Using OptionsBuilder contains a context help thanks to its fluent style and using include(String regex) can define through CI/CD what set of tests would be run, assuming smart package naming.

Lifecycle of the test

There are three levels: Level.Trial, Level.Iteration, and Level.Invocation.

  • Trial is run once before (@Setup(Level.Trial) and after (@TearDown(Level.Trial) the test and is used for initialization and closing resources.

  • Iteration is run always before (@Setup(Level.Iteration) and after (@TearDown(Level.Iteration) each test iteration and is used for the data preparation and clean-up.

  • Invocation is run always before (@Setup(Level.Invocation) and after (@TearDown(Level.Invocation) the test method (@Benchmark) itself and might have an impact on the test, so it’s recommended to not handle data in this phase unless it’s quick compared to the test execution itself.

Data preparation

A stateful data object annotated with @State and defined scope is passed as a formal parameter to the method annotated with @Benchmark.


Scopes define the liveness of the @State data object:

  • Scope.Thread is the most used one and the data are isolated and instantiated per thread.

  • Scope.Benchmark creates one instance for all the tests and threads, so beware of the synchronization and access.

  • Scope.Group grants all instances will be shared across all threads within the same group defined by @Group. This advanced scope is the least and the hardest to use and configure correctly.


The debugging of the test (especially data preparation) does not work with a JVM fork (@Fork(1)). For this purpose, the fork has to be disabled (@Fork(0)).


It’s needed to watch out for the data if they are sent with each iteration as we assume.

Constant folding

The compiler eliminates useless code and pre-calculates predictable results. It’s needed to use a return type or Blackhole (can be used as a formal parameter to the @Benchmark method) to consume the result.


The compiler eliminates useless iterations and does magic with cycles at all (unrolling, jamming, vectorization), so it’s better to leave the iteration mechanisms to the JMH and measure only the algorithm itself.


Profiles reveal the reasoning behind the bad test results as we want to know why.

IntelliJ idea has its profiler displaying the process and time diagram of test method execution.

JMH Stack Profiling can reveal the multithreading issue, for example:

  • A single thread processes 2878000 ops/s, output:

    Stack profiler:
    ...[Thread state distributions]......
     75.0%	RUNNABLE
     25.0%	TIMED_WAITING
  • Multiple (12) threads process together each only 2121178 ops/s, output:

    Stack profiler:
    ...[Thread state distributions]......
     69.2%	BLOCKED
     24.0%	RUNNABLE
      6.7%	TIMED_WAITING

    The reason is that the threads spend nearly 70% of the time in the BLOCKED state.

Types of profiles: Stack profiling, Linux performance profiling (for L1 cache), GC profiling, ClassProfiler (number of un/loaded classes), CompilerProfiler (time dedicated for JIT compilation)…​

Best practices

  • Define a problem, formulate a hypothesis, state the expectations and perform an experiment.

  • Ask the following: What do I try to measure?
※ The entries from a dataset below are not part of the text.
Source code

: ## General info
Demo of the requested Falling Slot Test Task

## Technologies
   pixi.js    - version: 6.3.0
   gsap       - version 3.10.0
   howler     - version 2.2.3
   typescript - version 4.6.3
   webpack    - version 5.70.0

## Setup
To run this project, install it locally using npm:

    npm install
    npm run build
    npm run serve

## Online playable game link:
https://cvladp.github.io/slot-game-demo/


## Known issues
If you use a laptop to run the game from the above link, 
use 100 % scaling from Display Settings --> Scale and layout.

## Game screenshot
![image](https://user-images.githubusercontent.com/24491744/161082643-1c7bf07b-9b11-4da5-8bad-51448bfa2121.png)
Do I measure it correctly? Why the result is not what I expect? What happens?

  • Do not stick with the absolute numbers and rather compare and use the relative numbers as the results depend on hardware, OS, surrounding code, etc.

  • Use the production-alike data.

  • Observe the BLOCKED thread time in multithreading applications.

  • Be careful with formulating and summarizing the results. It’s worth consulting with a colleague, reviewing the test, and involving more people.

  • Observe the changes in time and use the CI/CD pipeline for the performance tests.